Version 13 of Radical reform of the execution engine

Tcl Performance - taking it to the next level

The purpose of this page is to provide an anchor point to discuss some half-formed (half-baked?) ideas that various Tcl'ers (including Miguel Sofer, Donal Fellows and Kevin Kenny) discussed, largely in the hallway and the bar, at the 2007 Tcl conference in New Orleans.

The basic idea is that Miguel's work on bytecode engine performance, variable reform, and so on, can only go so far. Eventually some more radical reforms will be needed. These reforms can't be undertaken lightly. For one thing, they will break compatibility with tbcload when they are introduced (although it is possible that a code translator can restore compatibility). Nevertheless, if Tcl is to go much faster, bytecode reform looks like nearly the only path forward. We have nearly exhausted the improvements gained by bytecoding individual commands; indeed, a useful subset of Tcl procedures now converts to 100% bytecode, with no callouts to command procedures.
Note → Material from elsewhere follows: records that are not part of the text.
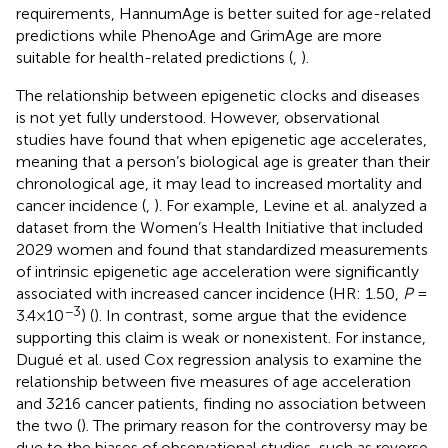
requirements, HannumAge is better suited for age-related
predictions while PhenoAge and GrimAge are more
suitable for health-related predictions (
,
).
The relationship between epigenetic clocks and diseases
is not yet fully understood. However, observational
studies have found that when epigenetic age accelerates,
meaning that a person’s biological age is greater than their
chronological age, it may lead to increased mortality and
cancer incidence (
,
). For example, Levine et al. analyzed a
dataset from the Women’s Health Initiative that included
2029 women and found that standardized measurements
of intrinsic epigenetic age acceleration were significantly
associated with increased cancer incidence (HR: 1.50,
P
=
−3
3.4×10
) (
). In contrast, some argue that the evidence
supporting this claim is weak or nonexistent. For instance,
Dugué et al. used Cox regression analysis to examine the
relationship between five measures of age acceleration
and 3216 cancer patients, finding no association between
the two (
). The primary reason for the controversy may be
due to the biases of observational studies, such as reverse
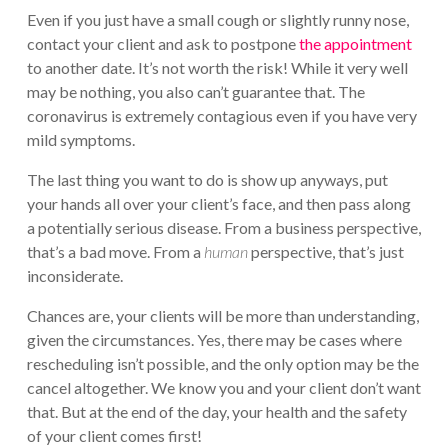
Even if you just have a small cough or slightly runny nose,
contact your client and ask to postpone
the appointment
to another date. It’s not worth the risk! While it very well
may be nothing, you also can’t guarantee that. The
coronavirus is extremely contagious even if you have very
mild symptoms.
The last thing you want to do is show up anyways, put
your hands all over your client’s face, and then pass along
a potentially serious disease. From a business perspective,
that’s a bad move. From a
human
perspective, that’s just
inconsiderate.
Chances are, your clients will be more than understanding,
given the circumstances. Yes, there may be cases where
rescheduling isn’t possible, and the only option may be the
cancel altogether. We know you and your client don’t want
that. But at the end of the day, your health and the safety
of your client comes first!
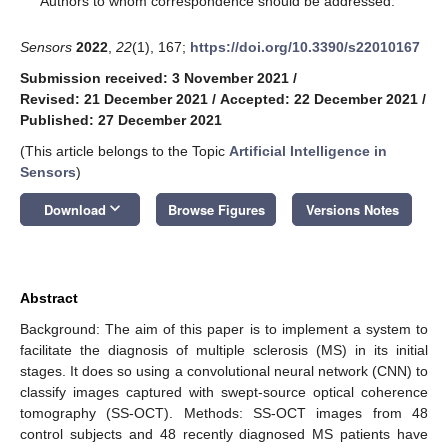
Authors to whom correspondence should be addressed.
Sensors
2022
,
22
(1), 167;
https://doi.org/10.3390/s22010167
Submission received: 3 November 2021
/
Revised: 21 December 2021
/
Accepted: 22 December 2021
/
Published: 27 December 2021
(This article belongs to the Topic
Artificial Intelligence in
Sensors
)
keyboard_arrow_down
Download
Browse Figures
Versions Notes
Abstract
Background: The aim of this paper is to implement a system to
facilitate the diagnosis of multiple sclerosis (MS) in its initial
stages. It does so using a convolutional neural network (CNN) to
classify images captured with swept-source optical coherence
tomography (SS-OCT). Methods: SS-OCT images from 48
control subjects and 48 recently diagnosed MS patients have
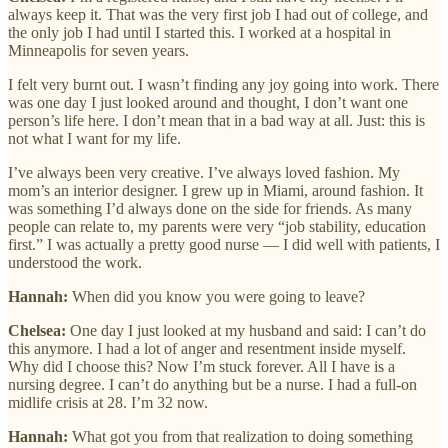
always keep it. That was the very first job I had out of college, and
the only job I had until I started this. I worked at a hospital in
Minneapolis for seven years.
I felt very burnt out. I wasn’t finding any joy going into work. There
was one day I just looked around and thought, I don’t want one
person’s life here. I don’t mean that in a bad way at all. Just: this is
not what I want for my life.
I’ve always been very creative. I’ve always loved fashion. My
mom’s an interior designer. I grew up in Miami, around fashion. It
was something I’d always done on the side for friends. As many
people can relate to, my parents were very “job stability, education
first.” I was actually a pretty good nurse — I did well with patients, I
understood the work.
Hannah:
When did you know you were going to leave?
Chelsea:
One day I just looked at my husband and said: I can’t do
this anymore. I had a lot of anger and resentment inside myself.
Why did I choose this? Now I’m stuck forever. All I have is a
nursing degree. I can’t do anything but be a nurse. I had a full-on
midlife crisis at 28. I’m 32 now.
Hannah:
What got you from that realization to doing something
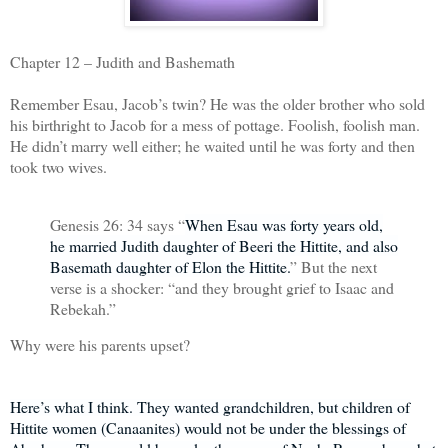
Chapter 12 – Judith and Bashemath
Remember Esau, Jacob’s twin? He was the older brother who sold
his birthright to Jacob for a mess of pottage. Foolish, foolish man.
He didn’t marry well either; he waited until he was forty and then
took two wives.
Genesis 26: 34 says “
When Esau was forty years old,
he married Judith daughter of Beeri the Hittite, and also
Basemath daughter of Elon the Hittite.
” But the next
verse is a shocker: “and they brought grief to Isaac and
Rebekah.”
Why were his parents upset?
Here’s what I think. They wanted grandchildren, but children of
Hittite women (Canaanites) would not be under the blessings of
Some of the possible improvements are fairly easy and benign:

Replace the stack-oriented bytecodes with a register machine. Others report that register-oriented bytecode engines are significantly faster than stack-oriented ones.

Larry Smith I'd like to see that cite. Since the entire virtual machine must operate from memory, I don't see how structuring a var as a stack offset is different from having it an int or long somewhere.

MJ - A lot of discussion and benchmarking went into this when the Lua guys switched to a register based in 5.0 see for instance [L1 ]. A google search of "register vs stack based vm" turns up some more interesting links.

TP One register-based VM, parrot is already being used by the Tcl implementation ParTcl. Perhaps the authors of ParTcl can chime in with recent developments or benchmarks.

Replace bytecodes with wordcodes. Bytecode interpretation involves a fair amount of misaligned memory access; being able to store, say, 32-bit integers on a 32-byte boundary eliminates a fair amount of loading and shifting.

Larry Smith I like bytecodes, they are compact. To deal with in-line data, like pointers or integers, use a prefix or suffix data table. The byte code need not specify a data item in line, it need only use the next byte to indicate an offset into the data table.

Replace the "big switch statement" with threaded[L2 ] code. This part needs to be undertaken fairly carefully; it's not clear that threading yields better performance in all cases.

Larry SmithI believe most C compilers, including gcc, compile switch statements as a series of if/else tests, then try to tidy them up with an optimization pass later in code gen. C has no nice, clean case statement like Pascal, where the statement can be coded as a jump table. However, you can code a jump table using a constant array of pointers to the relevant functions. The inner loop of the interpreter then becomes "for(;;) { pc = jumptable(pc) }" where "jumptable" is an array of functions implementing each bytecode which return the address of the next instruction to be executed. If you do a setjump and have the exit opcode call longjmp, there are no conditions that the inner loop need detect, it makes for a very fast code. Doing this also means that the jumptable and inner loop code all fit into cache memory, meaning the only cache misses come from data. If your code is compact enough to fit all into cache as well, you will have all the software machinery of the interpreted program running from cache without misses. This could turn out to be faster than native code that can often miss the cache and which will also require the vm system to page code and and out of memory.

There are several other reforms that can be tried in this general area. Miguel has some ideas for "command reform" similar to the recently-committed "variable reform", for instance.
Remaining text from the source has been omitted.